Opening a US sponsored meeting of major economies, she cited the agreement as an example of partnerships it has forged with developing countries "to overcome the challenge of climate change and transform our world".
"With India, we have negotiated an agreement to open a path of cooperation on civil nuclear energy and technology," Rice said without referring to the storm it has run into in New Delhi with opposition from the Indian government's left supporters.
"Once finalised, this agreement will help one of the world's fastest growing energy consumers to meet its people's economic aspirations by launching a second Green Revolution," she said.

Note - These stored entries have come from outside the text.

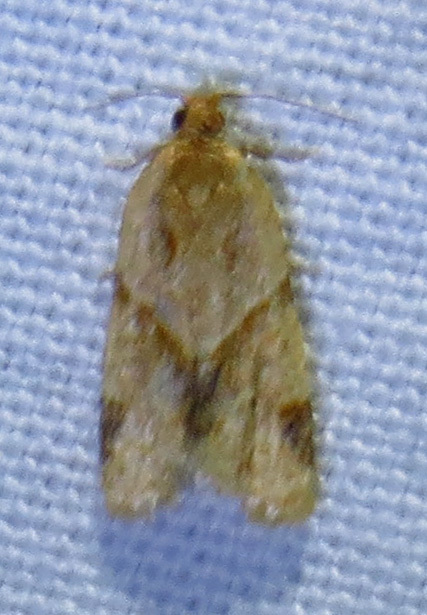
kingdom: Animalia
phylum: Arthropoda
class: Insecta
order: Lepidoptera
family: Tortricidae
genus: Clepsis
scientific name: Clepsis peritana
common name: Garden tortrix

Similarly with Brazil, the US is working to tap the enormous potential of biofuels - both to meet its energy needs and to help developing nations in the Americas to meet theirs, Rice said.
"And in Asia, we helped to bring the two largest developing countries, China and India, together with other regional states to form the Asia-Pacific Partnership on Clean Development and Climate," she said.
"Working with major global leaders of private industry, our governments are seeking to share new energy technologies that can fuel economic development and that is both sustainable and environmentally sound," she said.
Rice met India's External Affairs Minister Pranab Mukherjee in New York Wednesday, but neither side would say whether the nuclear deal figured in their discussions.
Mukherjee, officials said, was returning to the United Nations after lunch and no other bilateral meeting was planned in Washington. However, he may well have informal exchanges with other participants at the climate change meeting.
On the New York meeting, Indian side stuck to the usual formulation: "The two leaders reviewed bilateral relations across the gamut of items of cooperation. They also considered the international situation, and exchanged views on issues of concern."
There was no word from the US side but several officials have of late suggested that the nuclear deal should be completed "sooner or later but sooner the better", lest the Congressional clock for it runs out as the 2008 US presidential election campaign heats up.